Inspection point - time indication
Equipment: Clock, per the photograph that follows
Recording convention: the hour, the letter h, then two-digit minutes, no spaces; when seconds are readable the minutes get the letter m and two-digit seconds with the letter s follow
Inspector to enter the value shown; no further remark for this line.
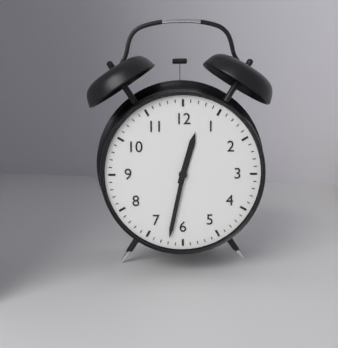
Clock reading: 12h32
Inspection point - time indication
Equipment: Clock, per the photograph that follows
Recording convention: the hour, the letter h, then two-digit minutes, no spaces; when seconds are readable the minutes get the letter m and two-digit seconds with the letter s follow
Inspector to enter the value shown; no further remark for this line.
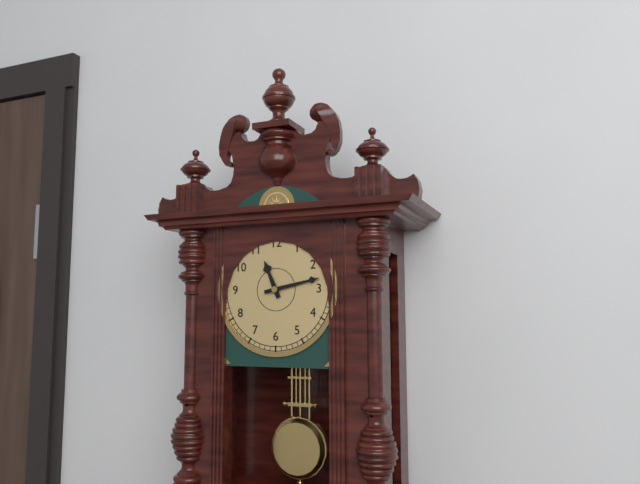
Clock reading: 11h13
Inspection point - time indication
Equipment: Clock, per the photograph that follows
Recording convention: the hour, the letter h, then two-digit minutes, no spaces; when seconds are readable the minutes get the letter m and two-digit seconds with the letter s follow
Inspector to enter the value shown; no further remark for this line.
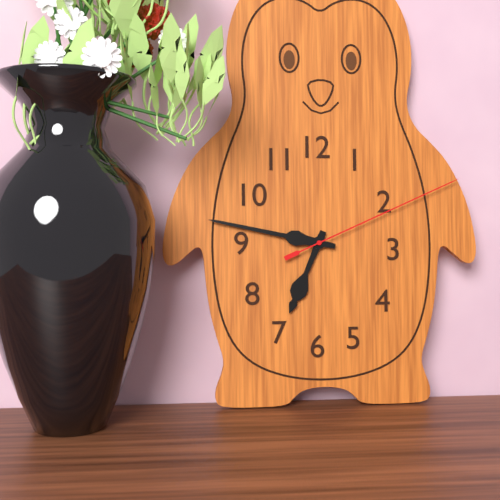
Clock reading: 6h47m11s
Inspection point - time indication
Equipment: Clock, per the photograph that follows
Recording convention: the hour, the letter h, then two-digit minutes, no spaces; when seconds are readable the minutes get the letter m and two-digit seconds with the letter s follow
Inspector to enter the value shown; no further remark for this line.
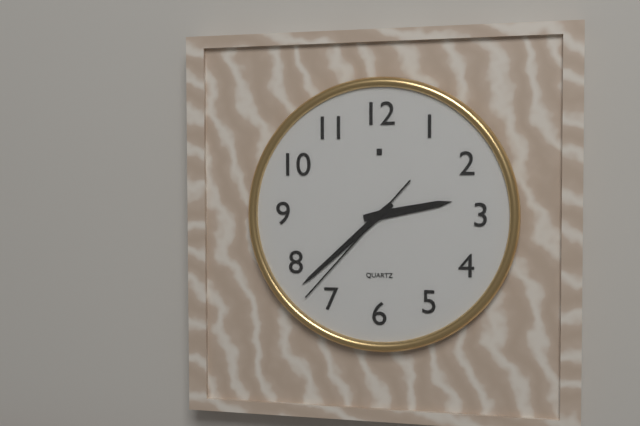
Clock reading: 2h38m37s
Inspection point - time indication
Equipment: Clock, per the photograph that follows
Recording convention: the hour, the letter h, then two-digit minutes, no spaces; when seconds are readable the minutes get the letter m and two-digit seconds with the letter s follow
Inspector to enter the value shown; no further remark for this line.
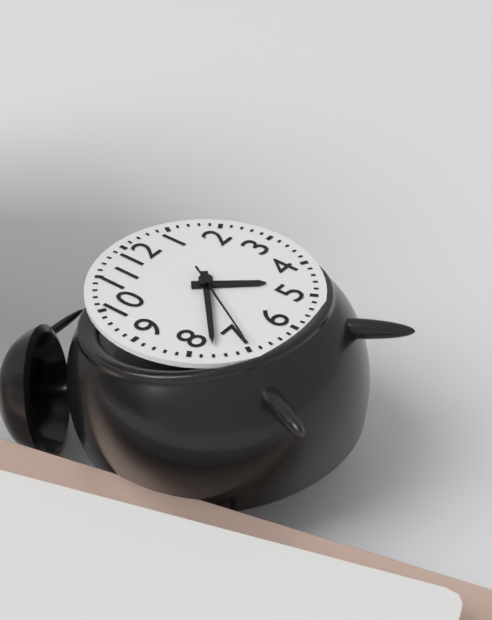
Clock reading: 4h38m35s
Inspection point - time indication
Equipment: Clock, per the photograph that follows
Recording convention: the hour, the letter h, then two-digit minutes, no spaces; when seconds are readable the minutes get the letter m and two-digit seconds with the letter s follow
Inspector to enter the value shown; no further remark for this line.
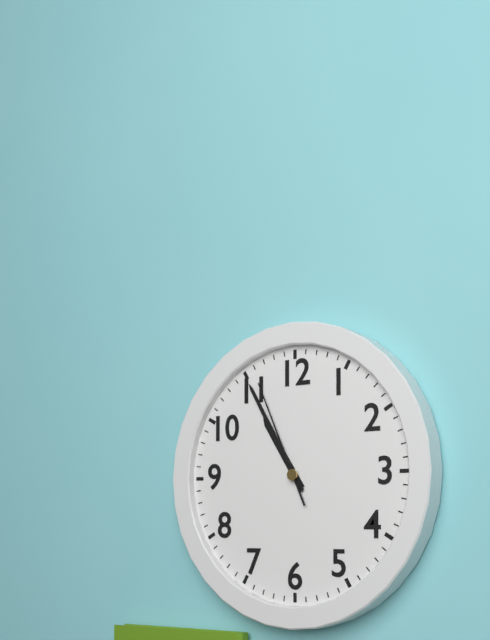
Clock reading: 10h55m56s
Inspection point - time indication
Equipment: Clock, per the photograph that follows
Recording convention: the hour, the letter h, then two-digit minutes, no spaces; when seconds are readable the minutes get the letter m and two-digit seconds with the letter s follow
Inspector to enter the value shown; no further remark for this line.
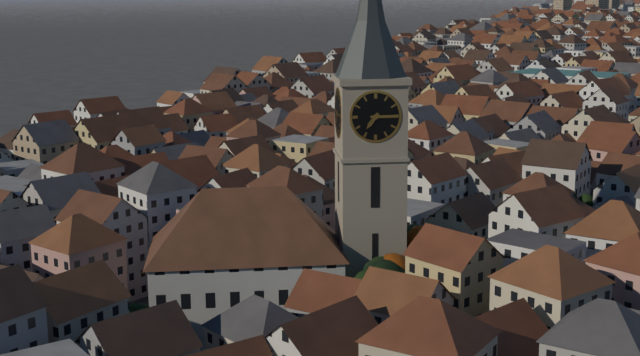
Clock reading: 7h15
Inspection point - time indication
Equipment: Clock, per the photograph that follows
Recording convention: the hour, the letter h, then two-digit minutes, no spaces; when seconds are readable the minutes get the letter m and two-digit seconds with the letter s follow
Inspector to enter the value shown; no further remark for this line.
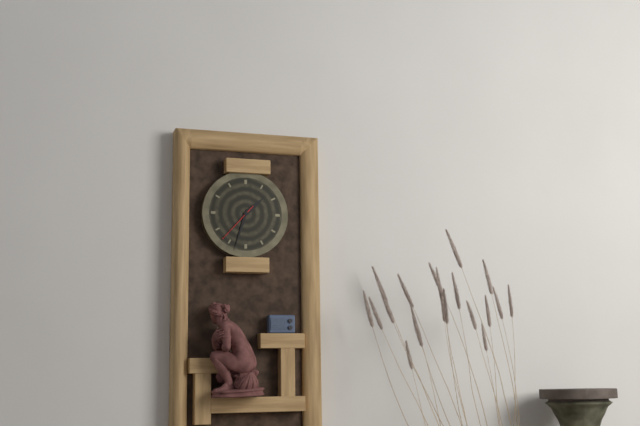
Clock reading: 1h33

- **TASK DETAILS**:
Display each line from the rows above that contains the word "reading", copied in full. The match is case-sensitive.

- **OUTPUT BELOW**:
Clock reading: 12h32
Clock reading: 11h13
Clock reading: 6h47m11s
Clock reading: 2h38m37s
Clock reading: 4h38m35s
Clock reading: 10h55m56s
Clock reading: 7h15
Clock reading: 1h33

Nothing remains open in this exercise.